ATOMIC: Attention Reallocation to Mitigate Irrelevant Context in Small Language Models (Mar 3)

bolin shen
Speaker: Bolin Shen

Date: March 3, 11:45 – 12:45 pm

Abstract:

Small language models have recently gained increasing attention due to their strong cost efficiency, computational efficiency, and competitive performance across a wide range of reasoning tasks. However, when reasoning inputs contain irrelevant context, SLMS are substantially more vulnerable to distraction than large language models, leading to severe performance degradation. Through a fine grained analysis of inference time attention, we identify a severe underlying issue: SLMS exhibit a markedly weaker ability to distinguish relevant context from irrelevant context, as evidenced by consistently lower AUROC scores when treating attention over RC and IC as a binary discrimination problem. As a result, SLMS often assign high attention to distracting tokens in irrelevant context and erroneously incorporate them as evidence during reasoning, which disrupts effective evidence aggregation. To address this limitation, we propose ATOMIC. Our approach first performs task conditioned context level filtering to suppress irrelevant information, then introduces an Evidence Likelihood Score to amplify attention on critical evidence tokens within relevant context, and finally reallocates attention during answer inference to further reinforce key evidence. Extensive experiments across multiple mathematical reasoning benchmarks demonstrate that our method achieves state of the art performance.

Biographical Sketch

I am a first-year Ph.D. student in Computer Science at Florida State University, where I am fortunate to work under the supervision of Prof. Yushun Dong. Before that, I completed my master’s degree at the University of Michigan Ann Arbor.

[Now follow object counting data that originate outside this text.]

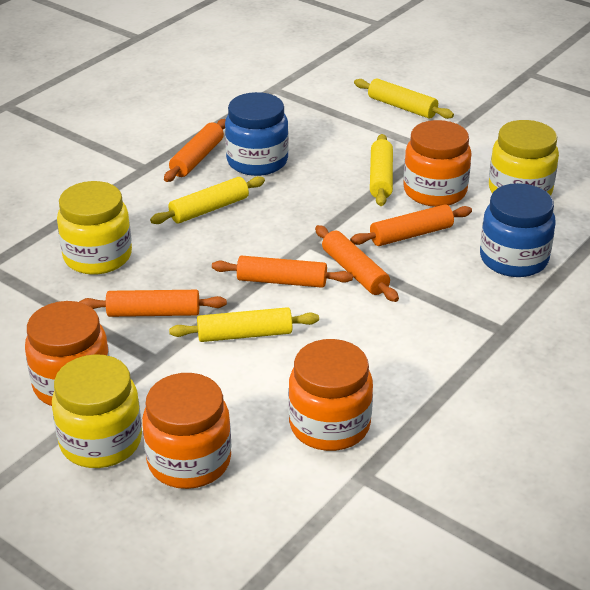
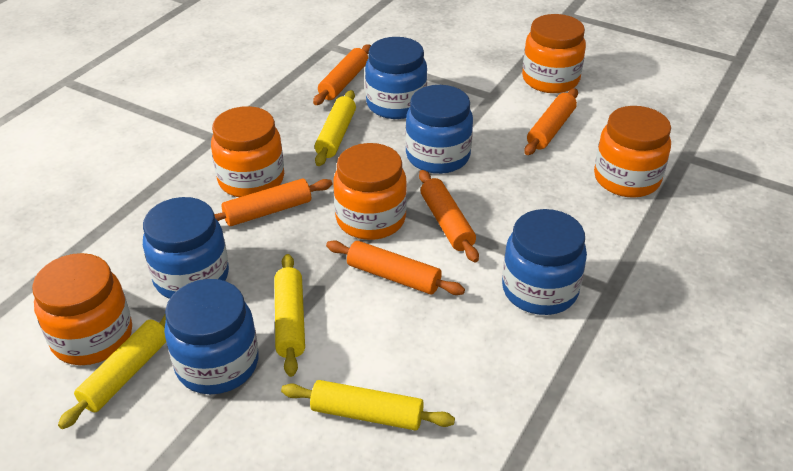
blue jar: 2 -> 5
orange jar: 4 -> 5
yellow jar: 3 -> 0

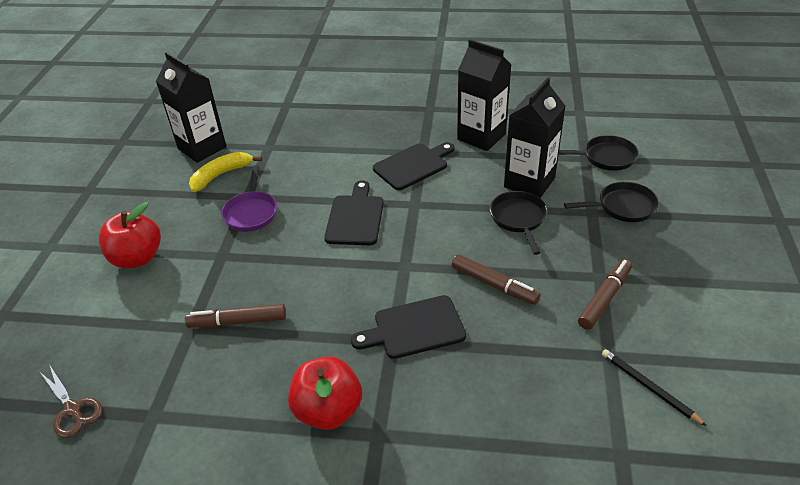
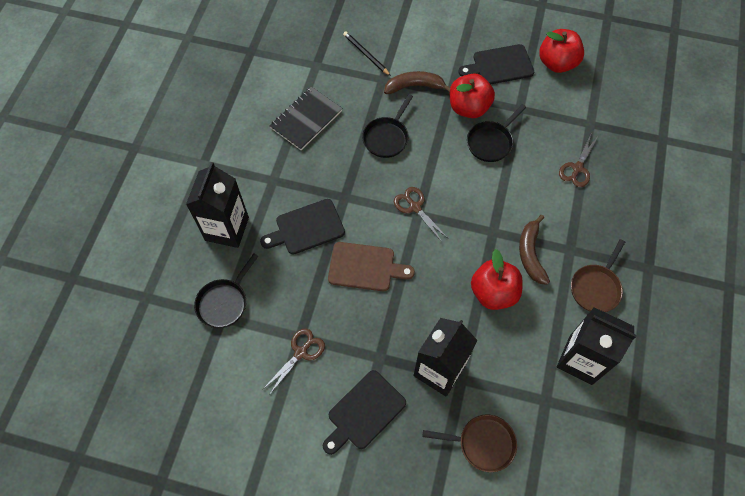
black notebook: 0 -> 1
brown banana: 0 -> 2
brown cutting board: 0 -> 1
brown marker: 3 -> 0
brown pan: 0 -> 2
brown scissors: 1 -> 3
purple pan: 1 -> 0
red apple: 2 -> 3
yellow banana: 1 -> 0

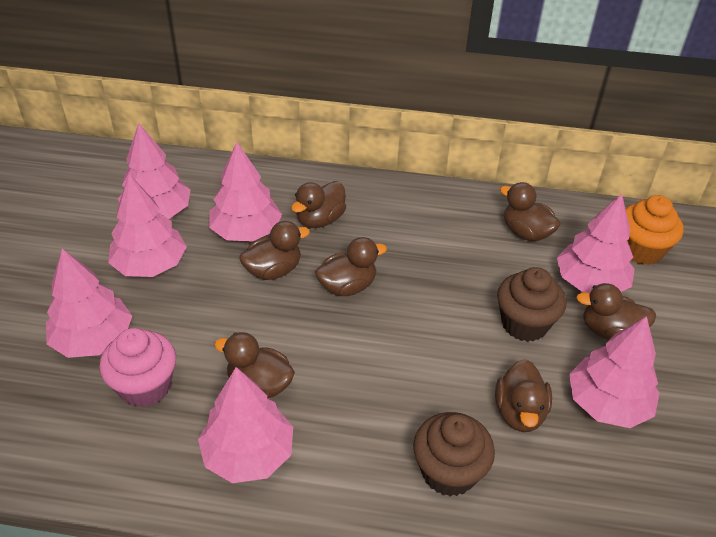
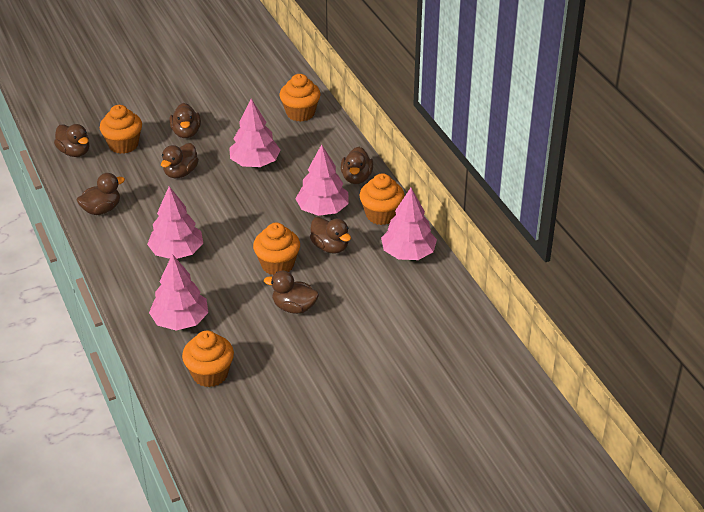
brown cupcake: 2 -> 0
orange cupcake: 1 -> 5
pink cupcake: 1 -> 0
pink tree: 7 -> 5

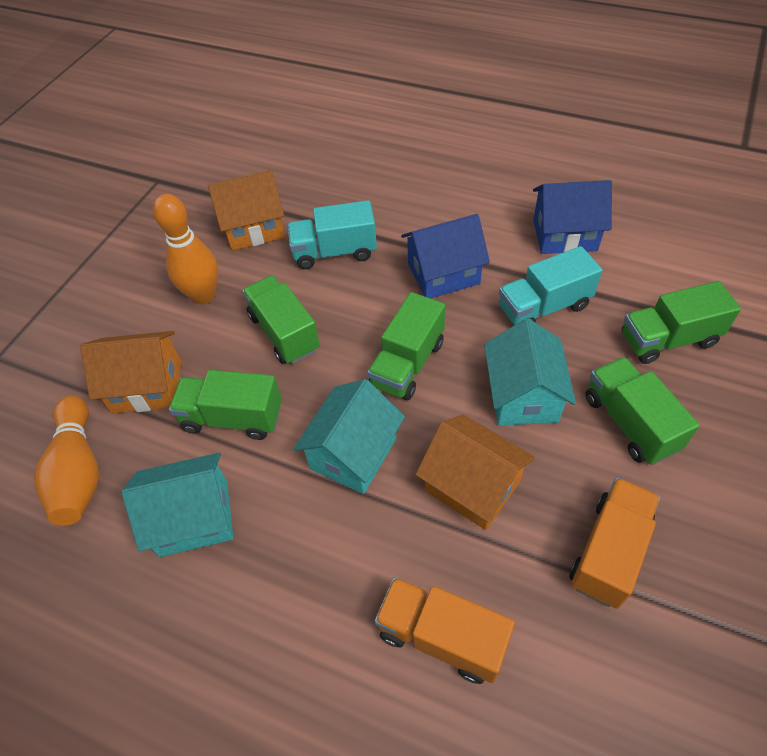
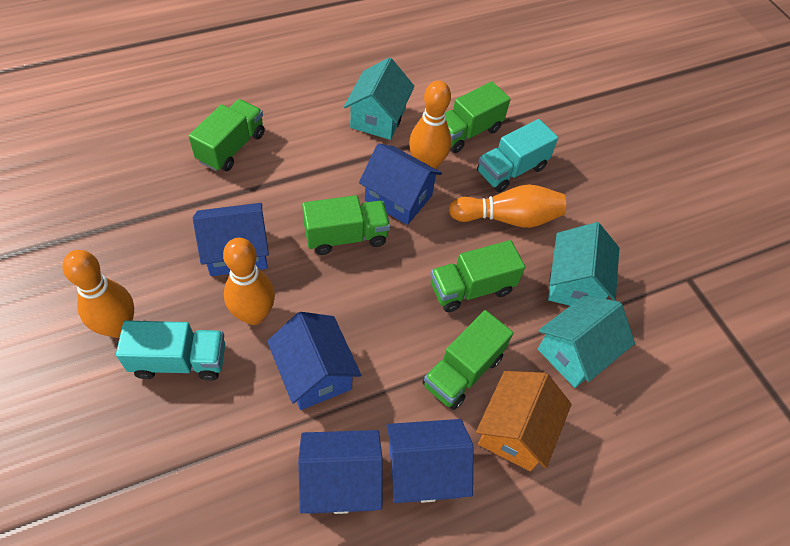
blue house: 2 -> 5
orange bowling pin: 2 -> 4
orange house: 3 -> 1
orange truck: 2 -> 0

My research mainly focus on strengthening Small Language Models (SLMs), especially by improving their memory mechanisms and reasoning abilities to achieve efficient yet powerful intelligence. In parallel, I investigate Graph Neural Networks (GNNs) with an emphasis on model extraction attacks and defenses mechanisms. Ultimately, my goal is to build secure, robust, and trustworthy machine learning systems that contribute to the broader vision of Responsible AI.

Location(In Person Only): LOV 353